Devant la maison, trône un gigantesque hortensia « Celui-là, il était chez la grand-mère de mon mari dans la Sarthe. Donc je le promène avec moi depuis les années 70 » m’explique la retraitée. Quelques allées plus loin, un grand cèdre s’élance dans le ciel, lui aussi planté il y a une vingtaine d’années.
Préserver son paradis
Le jardin est un véritable labyrinthe où les arbres, massifs et fleurs se côtoient dans un fouillis de couleurs et de camaïeu de vert. Dany énumère les souvenirs de son coin de paradis qu’elle a planté et bichonné pendant des décennies. Donc lorsqu’elle commence à recevoir les premiers courriers, elle se met à paniquer. « Mon fils habite Lyon, et ça ne l’intéresse pas de garder cette maison, car ce n’est pas celle de son enfance ».

Dany parcourt les allées de son jardin. @PaulineBenAli
La nonagénaire se dit qu’il va forcément vendre lorsqu’elle ne sera plus là.
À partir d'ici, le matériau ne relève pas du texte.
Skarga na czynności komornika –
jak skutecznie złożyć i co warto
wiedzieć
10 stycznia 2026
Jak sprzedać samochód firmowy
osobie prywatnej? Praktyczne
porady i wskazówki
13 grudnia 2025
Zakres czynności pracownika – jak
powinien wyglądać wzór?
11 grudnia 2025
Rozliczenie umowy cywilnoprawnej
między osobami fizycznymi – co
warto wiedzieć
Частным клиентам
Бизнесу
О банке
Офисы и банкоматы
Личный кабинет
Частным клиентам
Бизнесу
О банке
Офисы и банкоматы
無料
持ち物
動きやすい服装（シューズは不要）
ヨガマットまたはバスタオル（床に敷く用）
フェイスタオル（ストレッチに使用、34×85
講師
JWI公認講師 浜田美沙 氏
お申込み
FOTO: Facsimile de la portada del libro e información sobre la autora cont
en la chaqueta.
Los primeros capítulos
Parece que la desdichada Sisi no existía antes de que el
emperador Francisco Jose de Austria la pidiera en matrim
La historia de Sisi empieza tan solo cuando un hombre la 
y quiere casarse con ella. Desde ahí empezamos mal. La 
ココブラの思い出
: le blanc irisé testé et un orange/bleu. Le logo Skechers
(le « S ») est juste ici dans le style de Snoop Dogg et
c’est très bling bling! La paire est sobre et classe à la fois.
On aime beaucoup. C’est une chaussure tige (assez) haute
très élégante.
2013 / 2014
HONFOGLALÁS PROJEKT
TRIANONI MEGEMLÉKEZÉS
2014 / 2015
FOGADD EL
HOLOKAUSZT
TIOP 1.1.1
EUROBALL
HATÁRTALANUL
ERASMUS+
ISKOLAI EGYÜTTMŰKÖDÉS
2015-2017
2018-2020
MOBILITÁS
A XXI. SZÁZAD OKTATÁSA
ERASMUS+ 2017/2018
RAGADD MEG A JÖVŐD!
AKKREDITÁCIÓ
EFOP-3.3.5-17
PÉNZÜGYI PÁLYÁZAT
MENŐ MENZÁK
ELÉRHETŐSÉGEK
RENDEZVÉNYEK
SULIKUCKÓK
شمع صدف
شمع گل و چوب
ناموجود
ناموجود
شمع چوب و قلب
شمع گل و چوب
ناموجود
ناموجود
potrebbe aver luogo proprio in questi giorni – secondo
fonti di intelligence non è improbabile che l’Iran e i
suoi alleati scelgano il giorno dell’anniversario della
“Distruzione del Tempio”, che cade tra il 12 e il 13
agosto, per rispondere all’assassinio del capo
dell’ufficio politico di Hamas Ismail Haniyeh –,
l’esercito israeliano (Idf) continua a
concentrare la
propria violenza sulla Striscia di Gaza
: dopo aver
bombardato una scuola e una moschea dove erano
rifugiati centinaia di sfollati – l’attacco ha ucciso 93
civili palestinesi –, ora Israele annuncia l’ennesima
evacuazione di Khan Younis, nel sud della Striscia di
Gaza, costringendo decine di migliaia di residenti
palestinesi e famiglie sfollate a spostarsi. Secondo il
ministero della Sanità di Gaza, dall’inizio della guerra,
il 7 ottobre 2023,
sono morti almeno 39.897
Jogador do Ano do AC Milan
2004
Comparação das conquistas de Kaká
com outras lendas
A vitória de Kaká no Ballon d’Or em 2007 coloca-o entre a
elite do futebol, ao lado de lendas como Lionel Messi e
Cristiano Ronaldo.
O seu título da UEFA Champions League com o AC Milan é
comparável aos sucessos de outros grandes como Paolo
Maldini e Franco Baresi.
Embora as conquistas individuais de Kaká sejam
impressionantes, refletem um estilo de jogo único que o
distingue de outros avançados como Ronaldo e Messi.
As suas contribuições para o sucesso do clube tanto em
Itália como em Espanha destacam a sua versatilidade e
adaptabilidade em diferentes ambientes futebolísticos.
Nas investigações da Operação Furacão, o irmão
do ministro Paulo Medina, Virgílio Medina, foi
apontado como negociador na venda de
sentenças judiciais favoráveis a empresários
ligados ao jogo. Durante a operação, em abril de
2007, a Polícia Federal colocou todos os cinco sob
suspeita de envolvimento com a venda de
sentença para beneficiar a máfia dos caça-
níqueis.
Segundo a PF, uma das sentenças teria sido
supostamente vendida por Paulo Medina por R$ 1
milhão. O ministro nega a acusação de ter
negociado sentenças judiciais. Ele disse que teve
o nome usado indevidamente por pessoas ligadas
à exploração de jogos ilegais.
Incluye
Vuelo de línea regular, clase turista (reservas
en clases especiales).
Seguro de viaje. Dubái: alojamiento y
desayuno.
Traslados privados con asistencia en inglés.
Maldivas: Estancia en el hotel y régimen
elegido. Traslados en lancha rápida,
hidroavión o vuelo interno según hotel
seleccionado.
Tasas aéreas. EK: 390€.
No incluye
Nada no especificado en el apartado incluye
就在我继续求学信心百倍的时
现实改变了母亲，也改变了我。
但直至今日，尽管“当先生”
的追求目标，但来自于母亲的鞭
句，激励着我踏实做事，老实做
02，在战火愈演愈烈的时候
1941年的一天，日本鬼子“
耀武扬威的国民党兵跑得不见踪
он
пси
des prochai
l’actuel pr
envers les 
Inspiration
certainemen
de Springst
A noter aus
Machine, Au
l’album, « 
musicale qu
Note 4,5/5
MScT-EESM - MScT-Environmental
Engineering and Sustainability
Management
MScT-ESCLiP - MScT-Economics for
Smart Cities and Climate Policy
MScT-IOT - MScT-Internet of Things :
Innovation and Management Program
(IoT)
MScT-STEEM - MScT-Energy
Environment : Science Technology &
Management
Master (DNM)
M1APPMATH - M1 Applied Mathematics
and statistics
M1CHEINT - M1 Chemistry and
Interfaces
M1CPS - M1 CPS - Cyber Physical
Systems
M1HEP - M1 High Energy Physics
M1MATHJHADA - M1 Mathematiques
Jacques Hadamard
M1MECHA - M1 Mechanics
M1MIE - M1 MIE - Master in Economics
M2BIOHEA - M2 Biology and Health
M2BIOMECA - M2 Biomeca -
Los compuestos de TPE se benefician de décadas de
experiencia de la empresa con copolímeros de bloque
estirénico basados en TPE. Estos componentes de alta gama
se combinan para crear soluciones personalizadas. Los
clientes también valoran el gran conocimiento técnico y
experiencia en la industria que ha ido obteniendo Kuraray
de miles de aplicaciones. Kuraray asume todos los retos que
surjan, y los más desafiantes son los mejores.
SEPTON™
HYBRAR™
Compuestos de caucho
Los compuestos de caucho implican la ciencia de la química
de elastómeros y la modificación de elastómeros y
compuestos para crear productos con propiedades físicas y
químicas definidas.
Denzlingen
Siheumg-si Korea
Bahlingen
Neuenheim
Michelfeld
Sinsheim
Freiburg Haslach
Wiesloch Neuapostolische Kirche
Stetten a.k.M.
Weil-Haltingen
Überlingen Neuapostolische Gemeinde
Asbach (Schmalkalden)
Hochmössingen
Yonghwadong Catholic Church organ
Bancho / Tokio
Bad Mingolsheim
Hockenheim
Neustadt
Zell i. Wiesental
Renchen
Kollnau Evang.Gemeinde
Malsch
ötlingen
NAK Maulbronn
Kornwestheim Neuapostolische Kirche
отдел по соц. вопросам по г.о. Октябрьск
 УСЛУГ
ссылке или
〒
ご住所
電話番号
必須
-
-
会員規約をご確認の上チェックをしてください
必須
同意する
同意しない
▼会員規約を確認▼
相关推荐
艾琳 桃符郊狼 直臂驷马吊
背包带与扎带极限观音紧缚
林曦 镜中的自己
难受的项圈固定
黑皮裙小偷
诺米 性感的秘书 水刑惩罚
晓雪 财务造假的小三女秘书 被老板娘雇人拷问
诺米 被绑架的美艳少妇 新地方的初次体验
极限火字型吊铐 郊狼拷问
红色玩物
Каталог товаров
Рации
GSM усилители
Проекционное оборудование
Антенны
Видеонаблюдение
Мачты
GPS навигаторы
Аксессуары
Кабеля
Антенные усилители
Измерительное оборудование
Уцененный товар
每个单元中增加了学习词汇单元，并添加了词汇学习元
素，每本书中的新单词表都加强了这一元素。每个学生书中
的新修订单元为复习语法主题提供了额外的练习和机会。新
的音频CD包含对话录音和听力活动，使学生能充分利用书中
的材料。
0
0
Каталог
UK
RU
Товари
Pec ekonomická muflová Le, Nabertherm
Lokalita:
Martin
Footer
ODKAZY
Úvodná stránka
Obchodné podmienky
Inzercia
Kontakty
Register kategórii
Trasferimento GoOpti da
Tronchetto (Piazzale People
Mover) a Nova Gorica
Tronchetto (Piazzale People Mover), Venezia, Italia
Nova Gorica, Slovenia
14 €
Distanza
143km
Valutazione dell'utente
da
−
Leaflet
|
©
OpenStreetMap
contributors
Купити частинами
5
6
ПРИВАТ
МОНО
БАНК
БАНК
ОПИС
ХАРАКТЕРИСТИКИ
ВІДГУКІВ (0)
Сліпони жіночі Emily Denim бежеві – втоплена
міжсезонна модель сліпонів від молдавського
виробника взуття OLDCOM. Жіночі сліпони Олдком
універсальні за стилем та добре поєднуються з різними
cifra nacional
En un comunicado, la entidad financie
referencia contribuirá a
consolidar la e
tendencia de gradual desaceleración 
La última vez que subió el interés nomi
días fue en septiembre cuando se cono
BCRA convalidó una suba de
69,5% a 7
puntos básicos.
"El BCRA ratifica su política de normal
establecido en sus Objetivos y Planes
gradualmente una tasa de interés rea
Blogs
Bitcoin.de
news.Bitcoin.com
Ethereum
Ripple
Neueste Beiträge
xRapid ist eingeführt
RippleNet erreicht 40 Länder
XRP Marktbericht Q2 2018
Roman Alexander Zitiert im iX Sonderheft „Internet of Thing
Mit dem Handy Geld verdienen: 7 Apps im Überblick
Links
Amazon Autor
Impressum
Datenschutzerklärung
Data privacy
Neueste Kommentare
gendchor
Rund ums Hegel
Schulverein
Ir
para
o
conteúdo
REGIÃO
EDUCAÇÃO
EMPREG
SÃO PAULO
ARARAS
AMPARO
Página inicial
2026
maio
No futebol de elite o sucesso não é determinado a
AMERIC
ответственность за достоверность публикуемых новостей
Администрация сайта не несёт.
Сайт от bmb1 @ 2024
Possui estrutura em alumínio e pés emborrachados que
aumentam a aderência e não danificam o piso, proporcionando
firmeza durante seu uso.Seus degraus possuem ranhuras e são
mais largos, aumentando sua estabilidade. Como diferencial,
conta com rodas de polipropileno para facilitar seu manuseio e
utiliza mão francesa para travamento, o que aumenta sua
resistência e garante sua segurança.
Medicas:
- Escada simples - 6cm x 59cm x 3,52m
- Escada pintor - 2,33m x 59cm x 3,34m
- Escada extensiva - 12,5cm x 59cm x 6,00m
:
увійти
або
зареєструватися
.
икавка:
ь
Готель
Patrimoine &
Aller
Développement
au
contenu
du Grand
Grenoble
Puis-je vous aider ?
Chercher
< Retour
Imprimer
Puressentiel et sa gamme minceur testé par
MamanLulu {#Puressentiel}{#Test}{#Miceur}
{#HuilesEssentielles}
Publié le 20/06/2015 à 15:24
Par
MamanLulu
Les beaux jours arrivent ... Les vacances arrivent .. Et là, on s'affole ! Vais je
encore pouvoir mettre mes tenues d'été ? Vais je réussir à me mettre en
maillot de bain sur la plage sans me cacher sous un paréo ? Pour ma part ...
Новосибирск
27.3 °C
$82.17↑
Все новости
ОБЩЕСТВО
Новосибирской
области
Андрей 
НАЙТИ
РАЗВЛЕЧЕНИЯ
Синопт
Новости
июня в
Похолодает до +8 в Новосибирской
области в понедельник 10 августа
S’ensuit alors une recherche pour essayer d’éviter le pire. Jusqu’au jour où elle tombe sur le système proposé par l’association Agir pour l’Environnement.
L'ORE, la bouée de sauvetage
La campagne de financement de l’ORE est lancée en 2021 et fait un véritable carton, permettant à Dany de passer chez le notaire pour signer l’acte juridiquement contraignant.